Why is it necessary to store energy and for how long?

As with all consumer goods, energy supply and consumption are generally not simultaneous. As a result, temporary storage capacity is needed, for a period of a few hours to a few weeks. We also build up energy reserves for a few months to compensate for possible supply disruptions. In addition, we have surplus energy resources in the summer, which we must store as much as possible for use the following winter, thus reducing our energy dependence on foreign countries.

The availability of energy on demand, without unexpected interruptions, is a prerequisite for the proper functioning of industrialised countries. Any disruption in supply entails very high costs, not only economically, but also socially (welfare, health, safety).

Liquids can be easily stored, which greatly facilitates the logistics of supplying fuels and combustibles. We store petrol and diesel at different points in the supply chain, including petrol stations and car tanks. In addition, Switzerland, like all countries, maintains strategic stocks of fuels and combustibles to ensure its supply for a few months in case of import disruptions [→ Q22].
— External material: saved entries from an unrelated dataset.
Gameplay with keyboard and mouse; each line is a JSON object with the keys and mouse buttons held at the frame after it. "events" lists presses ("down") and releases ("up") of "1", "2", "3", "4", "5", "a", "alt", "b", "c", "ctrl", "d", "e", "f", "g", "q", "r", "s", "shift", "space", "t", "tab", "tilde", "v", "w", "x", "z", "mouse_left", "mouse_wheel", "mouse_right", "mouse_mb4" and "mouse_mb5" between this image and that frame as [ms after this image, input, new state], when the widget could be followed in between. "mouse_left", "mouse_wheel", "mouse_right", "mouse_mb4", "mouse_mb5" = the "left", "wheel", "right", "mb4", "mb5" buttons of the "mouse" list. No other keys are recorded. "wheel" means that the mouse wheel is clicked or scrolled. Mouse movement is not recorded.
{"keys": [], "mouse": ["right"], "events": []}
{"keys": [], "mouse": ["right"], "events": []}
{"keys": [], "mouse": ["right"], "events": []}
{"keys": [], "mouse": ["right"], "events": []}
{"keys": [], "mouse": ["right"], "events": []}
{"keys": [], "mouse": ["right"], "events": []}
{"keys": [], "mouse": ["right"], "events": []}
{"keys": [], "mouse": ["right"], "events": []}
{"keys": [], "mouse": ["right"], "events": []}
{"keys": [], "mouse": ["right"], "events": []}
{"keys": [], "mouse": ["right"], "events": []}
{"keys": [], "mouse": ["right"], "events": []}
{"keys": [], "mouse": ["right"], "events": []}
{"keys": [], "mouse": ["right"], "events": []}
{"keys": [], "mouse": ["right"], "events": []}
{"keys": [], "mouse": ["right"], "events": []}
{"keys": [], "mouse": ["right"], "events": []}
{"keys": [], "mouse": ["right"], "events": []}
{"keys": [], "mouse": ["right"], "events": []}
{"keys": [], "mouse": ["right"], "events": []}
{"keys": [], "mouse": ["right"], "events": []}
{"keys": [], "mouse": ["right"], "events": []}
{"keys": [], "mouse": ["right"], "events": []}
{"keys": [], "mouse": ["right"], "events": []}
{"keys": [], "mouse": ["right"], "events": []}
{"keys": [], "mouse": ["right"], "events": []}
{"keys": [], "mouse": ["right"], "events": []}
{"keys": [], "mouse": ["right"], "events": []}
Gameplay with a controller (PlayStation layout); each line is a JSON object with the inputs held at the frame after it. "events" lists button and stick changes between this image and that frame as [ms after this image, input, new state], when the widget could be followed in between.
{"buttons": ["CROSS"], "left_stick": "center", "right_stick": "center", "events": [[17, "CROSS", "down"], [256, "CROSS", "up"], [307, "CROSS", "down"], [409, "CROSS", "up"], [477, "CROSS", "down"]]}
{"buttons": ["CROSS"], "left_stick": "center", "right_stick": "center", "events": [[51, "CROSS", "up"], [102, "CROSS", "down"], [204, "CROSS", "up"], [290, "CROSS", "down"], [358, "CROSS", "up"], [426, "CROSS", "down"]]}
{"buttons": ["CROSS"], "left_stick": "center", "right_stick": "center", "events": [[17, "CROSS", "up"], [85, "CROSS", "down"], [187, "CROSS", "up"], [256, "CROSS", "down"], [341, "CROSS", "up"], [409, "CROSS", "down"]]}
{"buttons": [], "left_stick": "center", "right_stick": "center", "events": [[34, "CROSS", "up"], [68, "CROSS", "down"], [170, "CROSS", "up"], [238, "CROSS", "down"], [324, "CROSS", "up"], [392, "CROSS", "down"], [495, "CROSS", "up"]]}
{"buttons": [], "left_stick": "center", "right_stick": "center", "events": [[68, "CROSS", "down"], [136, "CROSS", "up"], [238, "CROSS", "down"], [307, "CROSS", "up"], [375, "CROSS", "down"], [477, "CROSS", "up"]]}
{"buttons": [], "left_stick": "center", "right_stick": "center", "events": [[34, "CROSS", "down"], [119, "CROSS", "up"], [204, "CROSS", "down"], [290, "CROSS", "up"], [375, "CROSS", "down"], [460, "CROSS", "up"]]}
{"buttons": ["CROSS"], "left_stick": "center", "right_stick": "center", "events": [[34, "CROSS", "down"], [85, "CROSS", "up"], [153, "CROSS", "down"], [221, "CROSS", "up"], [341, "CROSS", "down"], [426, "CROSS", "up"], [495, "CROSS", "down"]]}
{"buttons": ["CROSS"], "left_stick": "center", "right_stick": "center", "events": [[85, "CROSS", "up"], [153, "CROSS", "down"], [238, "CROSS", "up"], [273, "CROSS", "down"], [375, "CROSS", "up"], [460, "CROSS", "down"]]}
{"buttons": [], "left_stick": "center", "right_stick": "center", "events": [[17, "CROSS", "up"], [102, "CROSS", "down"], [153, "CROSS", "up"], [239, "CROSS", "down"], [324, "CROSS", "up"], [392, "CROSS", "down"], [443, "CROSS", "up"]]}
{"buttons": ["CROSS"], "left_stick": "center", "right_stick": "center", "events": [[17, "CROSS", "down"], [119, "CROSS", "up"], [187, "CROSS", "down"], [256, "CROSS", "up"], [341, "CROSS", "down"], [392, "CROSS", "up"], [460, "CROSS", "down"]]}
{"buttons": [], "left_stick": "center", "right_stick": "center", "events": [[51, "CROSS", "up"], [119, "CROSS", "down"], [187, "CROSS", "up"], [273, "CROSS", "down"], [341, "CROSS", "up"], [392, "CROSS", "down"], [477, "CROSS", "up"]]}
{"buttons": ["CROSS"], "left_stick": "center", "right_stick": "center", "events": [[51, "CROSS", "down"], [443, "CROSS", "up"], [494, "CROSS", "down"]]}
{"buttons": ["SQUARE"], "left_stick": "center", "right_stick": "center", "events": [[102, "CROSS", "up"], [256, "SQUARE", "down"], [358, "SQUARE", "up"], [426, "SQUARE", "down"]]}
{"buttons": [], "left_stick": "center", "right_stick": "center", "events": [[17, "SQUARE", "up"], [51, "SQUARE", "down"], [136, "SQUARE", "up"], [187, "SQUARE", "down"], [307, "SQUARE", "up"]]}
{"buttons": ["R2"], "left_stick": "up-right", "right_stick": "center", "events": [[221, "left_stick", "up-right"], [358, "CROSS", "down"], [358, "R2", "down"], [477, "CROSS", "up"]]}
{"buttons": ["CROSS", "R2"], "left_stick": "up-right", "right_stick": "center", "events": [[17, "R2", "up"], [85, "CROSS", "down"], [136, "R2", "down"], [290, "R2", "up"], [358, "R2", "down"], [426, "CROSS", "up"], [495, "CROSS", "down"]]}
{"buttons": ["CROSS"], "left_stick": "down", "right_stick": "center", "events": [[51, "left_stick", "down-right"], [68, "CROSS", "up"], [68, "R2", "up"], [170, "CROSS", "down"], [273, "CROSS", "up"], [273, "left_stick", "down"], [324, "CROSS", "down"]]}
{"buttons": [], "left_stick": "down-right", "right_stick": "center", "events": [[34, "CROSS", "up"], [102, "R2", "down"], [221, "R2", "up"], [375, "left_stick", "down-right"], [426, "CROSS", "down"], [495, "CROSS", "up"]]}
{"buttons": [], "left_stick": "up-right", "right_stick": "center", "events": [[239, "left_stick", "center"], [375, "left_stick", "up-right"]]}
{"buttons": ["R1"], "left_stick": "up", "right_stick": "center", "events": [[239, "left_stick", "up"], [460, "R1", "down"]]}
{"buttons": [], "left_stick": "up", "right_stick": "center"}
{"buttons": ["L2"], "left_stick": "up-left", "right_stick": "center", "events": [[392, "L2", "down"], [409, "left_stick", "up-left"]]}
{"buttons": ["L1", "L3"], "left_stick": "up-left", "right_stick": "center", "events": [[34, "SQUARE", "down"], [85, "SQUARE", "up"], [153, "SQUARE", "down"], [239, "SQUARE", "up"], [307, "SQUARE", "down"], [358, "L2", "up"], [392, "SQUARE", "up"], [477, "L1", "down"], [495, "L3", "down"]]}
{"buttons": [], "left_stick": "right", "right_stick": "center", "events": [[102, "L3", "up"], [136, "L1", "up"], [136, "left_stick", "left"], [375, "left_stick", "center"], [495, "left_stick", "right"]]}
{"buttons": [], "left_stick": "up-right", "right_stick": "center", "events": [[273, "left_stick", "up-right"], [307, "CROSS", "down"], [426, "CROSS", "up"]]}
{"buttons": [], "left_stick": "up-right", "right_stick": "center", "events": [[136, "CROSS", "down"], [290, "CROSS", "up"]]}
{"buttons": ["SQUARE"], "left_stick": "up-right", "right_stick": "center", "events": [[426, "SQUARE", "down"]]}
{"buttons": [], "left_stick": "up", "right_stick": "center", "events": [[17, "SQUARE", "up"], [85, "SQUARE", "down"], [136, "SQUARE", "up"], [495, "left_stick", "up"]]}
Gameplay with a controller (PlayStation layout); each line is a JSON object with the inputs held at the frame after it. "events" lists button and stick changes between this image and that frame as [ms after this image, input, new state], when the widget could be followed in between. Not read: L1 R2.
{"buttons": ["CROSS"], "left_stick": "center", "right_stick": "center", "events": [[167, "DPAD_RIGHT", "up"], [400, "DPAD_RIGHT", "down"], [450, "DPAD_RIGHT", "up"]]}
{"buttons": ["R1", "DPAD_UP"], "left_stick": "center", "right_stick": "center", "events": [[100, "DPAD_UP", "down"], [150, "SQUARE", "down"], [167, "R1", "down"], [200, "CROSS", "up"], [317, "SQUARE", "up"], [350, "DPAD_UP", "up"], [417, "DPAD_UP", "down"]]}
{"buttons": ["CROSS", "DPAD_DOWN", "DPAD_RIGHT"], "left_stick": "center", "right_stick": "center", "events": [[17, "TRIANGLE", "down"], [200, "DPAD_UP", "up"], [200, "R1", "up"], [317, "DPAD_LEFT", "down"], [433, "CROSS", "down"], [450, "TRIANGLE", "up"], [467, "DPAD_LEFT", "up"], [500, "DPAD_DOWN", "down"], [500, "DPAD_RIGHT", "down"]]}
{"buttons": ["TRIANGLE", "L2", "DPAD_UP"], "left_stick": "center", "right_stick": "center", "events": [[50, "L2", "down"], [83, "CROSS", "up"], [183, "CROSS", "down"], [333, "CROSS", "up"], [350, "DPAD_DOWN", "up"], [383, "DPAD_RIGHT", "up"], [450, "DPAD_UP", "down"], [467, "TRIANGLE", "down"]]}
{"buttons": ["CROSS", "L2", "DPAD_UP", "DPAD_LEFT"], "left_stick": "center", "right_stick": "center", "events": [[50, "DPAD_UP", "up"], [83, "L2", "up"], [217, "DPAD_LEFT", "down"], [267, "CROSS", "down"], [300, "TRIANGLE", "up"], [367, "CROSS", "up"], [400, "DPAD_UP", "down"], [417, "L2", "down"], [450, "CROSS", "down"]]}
The storage of electricity presents a particular supply challenge, as this energy cannot be stored as such. Therefore, the electricity produced must always equal the electricity consumed throughout the network. As demand fluctuates constantly, output must be adjusted up or down across the entire network. With the new intermittent renewable energies (solar and wind), production also varies, depending on weather conditions. Adequate reserve capacity is therefore a prerequisite for balancing supply and demand. In practice, this means a number of standby power plants that can be instantly switched on when needed. This is known as “adjustment capacity”. In a liberalised market, these facilities, which make their generating capacity available to the grid, are remunerated for not producing. The plants that do not produce are remunerated through an auction system defining the “adjustment market”. In Switzerland, 6% of our production capacity is permanently on standby, available for “adjustment capacity”.

Should this reserve capacity prove insufficient (a very rare critical situation), neighbouring countries will come to our rescue with their own adjustment capacity. As the grid is interconnected, it is in nobody’s interest for part of the system to fail, as the repercussions could become critical for the entire European grid. If a large imbalance occurs between production and consumption (e.g. if a power plant breaks down or a high-voltage line is cut by a falling tree), the result is a sudden voltage change, which can lead to a power cut in one part of the grid with the risk of propagation to the whole system.

The opposite situation can also occur, i.e. when electricity production exceeds consumption. This is particularly the case at night, when demand falls sharply but some power stations (nuclear power stations in particular) cannot interrupt their production for technical and financial reasons. In such cases, the power must be removed to avoid an imbalance in the network. Since electricity cannot be stored, the only solution is to convert it into another form of energy that can be stored. This is what Switzerland is doing with its pumped storage facilities [→ Q66], while pilot units exist to convert this electricity into synthetic fuel [→ Q74]. If there is a lack of storage capacity, then this surplus electricity will have to be consumed in one way or another. That is why Belgian motorways are lit up all night long, even though this waste has decreased somewhat in recent years.

Finally, we have very significant energy resources in summer, which globally exceed our needs at this time of the year (solar, hydraulic, waste heat). It is possible to store them for use the following winter. This seasonal storage, which we already practise to a lesser extent with our alpine dams but which could be increased [→ Q76], represents a very attractive strategy for increasing our relatively low level of energy independence [→ Q20].